=== RECORDS SUPPLIED ===

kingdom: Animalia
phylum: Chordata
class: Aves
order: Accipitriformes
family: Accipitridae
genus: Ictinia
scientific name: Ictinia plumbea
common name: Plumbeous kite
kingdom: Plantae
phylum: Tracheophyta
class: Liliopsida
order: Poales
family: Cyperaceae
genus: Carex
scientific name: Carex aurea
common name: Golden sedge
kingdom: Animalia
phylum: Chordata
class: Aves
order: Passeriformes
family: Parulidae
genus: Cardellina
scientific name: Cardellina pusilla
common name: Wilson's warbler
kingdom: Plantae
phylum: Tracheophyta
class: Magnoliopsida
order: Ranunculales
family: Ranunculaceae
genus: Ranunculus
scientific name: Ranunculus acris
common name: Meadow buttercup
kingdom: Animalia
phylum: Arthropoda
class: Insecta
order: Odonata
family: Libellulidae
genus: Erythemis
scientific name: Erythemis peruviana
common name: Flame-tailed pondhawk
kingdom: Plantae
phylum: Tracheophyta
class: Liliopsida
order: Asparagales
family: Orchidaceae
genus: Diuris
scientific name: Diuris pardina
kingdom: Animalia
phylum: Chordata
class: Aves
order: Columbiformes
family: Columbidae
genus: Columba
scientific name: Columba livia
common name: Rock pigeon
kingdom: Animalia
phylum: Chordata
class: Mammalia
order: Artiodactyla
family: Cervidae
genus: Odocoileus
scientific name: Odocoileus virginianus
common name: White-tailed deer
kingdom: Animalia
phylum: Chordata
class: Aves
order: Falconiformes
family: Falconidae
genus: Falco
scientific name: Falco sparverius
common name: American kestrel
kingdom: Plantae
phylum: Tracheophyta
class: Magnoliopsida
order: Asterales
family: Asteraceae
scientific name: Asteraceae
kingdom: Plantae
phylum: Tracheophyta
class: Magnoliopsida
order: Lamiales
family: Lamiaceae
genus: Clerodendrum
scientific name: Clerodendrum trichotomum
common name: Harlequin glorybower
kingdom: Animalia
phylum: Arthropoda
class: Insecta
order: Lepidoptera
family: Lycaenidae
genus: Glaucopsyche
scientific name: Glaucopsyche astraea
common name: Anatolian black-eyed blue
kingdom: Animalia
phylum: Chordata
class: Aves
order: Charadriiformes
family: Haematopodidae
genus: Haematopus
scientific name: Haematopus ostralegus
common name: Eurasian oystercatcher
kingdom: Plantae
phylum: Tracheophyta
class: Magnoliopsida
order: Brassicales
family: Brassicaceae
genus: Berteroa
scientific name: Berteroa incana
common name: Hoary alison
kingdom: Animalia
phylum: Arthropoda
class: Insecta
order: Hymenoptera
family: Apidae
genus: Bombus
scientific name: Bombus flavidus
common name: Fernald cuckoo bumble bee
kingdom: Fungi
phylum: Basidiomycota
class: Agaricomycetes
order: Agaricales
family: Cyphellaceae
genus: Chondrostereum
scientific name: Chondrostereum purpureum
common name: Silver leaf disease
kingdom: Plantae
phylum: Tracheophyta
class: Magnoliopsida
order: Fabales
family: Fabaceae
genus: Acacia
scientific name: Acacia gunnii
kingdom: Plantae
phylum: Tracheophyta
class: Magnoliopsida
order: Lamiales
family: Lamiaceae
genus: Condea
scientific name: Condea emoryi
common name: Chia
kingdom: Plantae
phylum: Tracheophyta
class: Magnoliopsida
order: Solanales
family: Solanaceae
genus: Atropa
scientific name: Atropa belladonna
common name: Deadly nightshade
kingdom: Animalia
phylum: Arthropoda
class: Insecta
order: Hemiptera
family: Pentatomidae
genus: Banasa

===

• [TASK DIRECTIONS] Reproduce every line of the rows above word for word, keeping each one unchanged and in its original order.

• [RESPONSE BELOW]
kingdom: Animalia
phylum: Chordata
class: Aves
order: Accipitriformes
family: Accipitridae
genus: Ictinia
scientific name: Ictinia plumbea
common name: Plumbeous kite
kingdom: Plantae
phylum: Tracheophyta
class: Liliopsida
order: Poales
family: Cyperaceae
genus: Carex
scientific name: Carex aurea
common name: Golden sedge
kingdom: Animalia
phylum: Chordata
class: Aves
order: Passeriformes
family: Parulidae
genus: Cardellina
scientific name: Cardellina pusilla
common name: Wilson's warbler
kingdom: Plantae
phylum: Tracheophyta
class: Magnoliopsida
order: Ranunculales
family: Ranunculaceae
genus: Ranunculus
scientific name: Ranunculus acris
common name: Meadow buttercup
kingdom: Animalia
phylum: Arthropoda
class: Insecta
order: Odonata
family: Libellulidae
genus: Erythemis
scientific name: Erythemis peruviana
common name: Flame-tailed pondhawk
kingdom: Plantae
phylum: Tracheophyta
class: Liliopsida
order: Asparagales
family: Orchidaceae
genus: Diuris
scientific name: Diuris pardina
kingdom: Animalia
phylum: Chordata
class: Aves
order: Columbiformes
family: Columbidae
genus: Columba
scientific name: Columba livia
common name: Rock pigeon
kingdom: Animalia
phylum: Chordata
class: Mammalia
order: Artiodactyla
family: Cervidae
genus: Odocoileus
scientific name: Odocoileus virginianus
common name: White-tailed deer
kingdom: Animalia
phylum: Chordata
class: Aves
order: Falconiformes
family: Falconidae
genus: Falco
scientific name: Falco sparverius
common name: American kestrel
kingdom: Plantae
phylum: Tracheophyta
class: Magnoliopsida
order: Asterales
family: Asteraceae
scientific name: Asteraceae
kingdom: Plantae
phylum: Tracheophyta
class: Magnoliopsida
order: Lamiales
family: Lamiaceae
genus: Clerodendrum
scientific name: Clerodendrum trichotomum
common name: Harlequin glorybower
kingdom: Animalia
phylum: Arthropoda
class: Insecta
order: Lepidoptera
family: Lycaenidae
genus: Glaucopsyche
scientific name: Glaucopsyche astraea
common name: Anatolian black-eyed blue
kingdom: Animalia
phylum: Chordata
class: Aves
order: Charadriiformes
family: Haematopodidae
genus: Haematopus
scientific name: Haematopus ostralegus
common name: Eurasian oystercatcher
kingdom: Plantae
phylum: Tracheophyta
class: Magnoliopsida
order: Brassicales
family: Brassicaceae
genus: Berteroa
scientific name: Berteroa incana
common name: Hoary alison
kingdom: Animalia
phylum: Arthropoda
class: Insecta
order: Hymenoptera
family: Apidae
genus: Bombus
scientific name: Bombus flavidus
common name: Fernald cuckoo bumble bee
kingdom: Fungi
phylum: Basidiomycota
class: Agaricomycetes
order: Agaricales
family: Cyphellaceae
genus: Chondrostereum
scientific name: Chondrostereum purpureum
common name: Silver leaf disease
kingdom: Plantae
phylum: Tracheophyta
class: Magnoliopsida
order: Fabales
family: Fabaceae
genus: Acacia
scientific name: Acacia gunnii
kingdom: Plantae
phylum: Tracheophyta
class: Magnoliopsida
order: Lamiales
family: Lamiaceae
genus: Condea
scientific name: Condea emoryi
common name: Chia
kingdom: Plantae
phylum: Tracheophyta
class: Magnoliopsida
order: Solanales
family: Solanaceae
genus: Atropa
scientific name: Atropa belladonna
common name: Deadly nightshade
kingdom: Animalia
phylum: Arthropoda
class: Insecta
order: Hemiptera
family: Pentatomidae
genus: Banasa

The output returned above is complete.